I'm looking for a statistical technique to determine whether two sampled pdfs are the same. I know I'm not going to get an absolute answer, but I'd like to get some kind of measure of confidence.

This is for a software regression test. The software runs a Monte-Carlo simulation, meaning that there's a random number generator used, so the results are different for each iteration. The software records 9 double-precision output variables after each iteration. The output variables are not independent, but for this purpose we should probably treat them as such. The numbers are almost always between 5 and 6. Each iteration takes a little over a minute, so 500 iterations is a solid overnight job.

The boss's suggestion was to compare the mean and standard deviation of each of the 9 output variables. If they match closely, they pass the test. The problem is if I set the bounds tight enough to be meaningful, I get a failure on the standard deviation of this variable:

Each of the red and green lines represents a group of 500 runs, put through GNU Plot's "smooth frequency" algorithm.
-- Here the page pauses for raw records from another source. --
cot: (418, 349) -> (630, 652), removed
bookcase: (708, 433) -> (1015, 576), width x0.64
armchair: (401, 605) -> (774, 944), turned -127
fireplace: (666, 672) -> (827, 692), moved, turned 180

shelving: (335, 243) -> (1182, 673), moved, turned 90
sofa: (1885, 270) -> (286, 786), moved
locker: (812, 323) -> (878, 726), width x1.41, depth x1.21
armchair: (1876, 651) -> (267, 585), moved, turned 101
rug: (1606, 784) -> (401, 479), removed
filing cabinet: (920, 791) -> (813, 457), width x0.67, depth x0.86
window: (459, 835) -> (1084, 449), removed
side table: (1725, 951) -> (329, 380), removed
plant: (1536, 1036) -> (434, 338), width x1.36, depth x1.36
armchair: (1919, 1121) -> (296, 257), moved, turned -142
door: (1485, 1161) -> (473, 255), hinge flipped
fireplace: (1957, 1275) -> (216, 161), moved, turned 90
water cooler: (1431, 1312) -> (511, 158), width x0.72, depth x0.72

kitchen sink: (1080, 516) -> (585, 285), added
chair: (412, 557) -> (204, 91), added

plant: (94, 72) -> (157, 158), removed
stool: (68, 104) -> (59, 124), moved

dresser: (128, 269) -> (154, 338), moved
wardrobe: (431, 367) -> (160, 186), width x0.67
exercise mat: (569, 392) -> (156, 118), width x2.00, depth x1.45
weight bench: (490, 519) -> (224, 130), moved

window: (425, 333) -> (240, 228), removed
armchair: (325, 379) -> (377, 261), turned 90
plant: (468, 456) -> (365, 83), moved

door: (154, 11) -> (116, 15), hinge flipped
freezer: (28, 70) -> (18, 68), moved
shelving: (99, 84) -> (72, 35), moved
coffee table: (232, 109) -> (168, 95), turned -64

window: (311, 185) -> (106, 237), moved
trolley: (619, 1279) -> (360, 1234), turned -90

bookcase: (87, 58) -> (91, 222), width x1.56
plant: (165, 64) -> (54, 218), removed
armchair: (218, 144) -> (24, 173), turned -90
The only difference between the two lines is the initial random seed. Both came from the same version of the software, so I know for a fact that it hasn't regressed and whatever test I put in place must pass. You can see that they look like the same pdf, but the standard deviations differ by more than 10% (0.0972 vs. 0.0864).

Suppose I sort all 1000 numbers, then go through and count reds and greens. If they are from the same pdf, the difference between red_count and green_count should stay relatively small, right? How small?

Are higher statistical moments worth considering? (skew, kurtosis, etc.)

Any other ideas?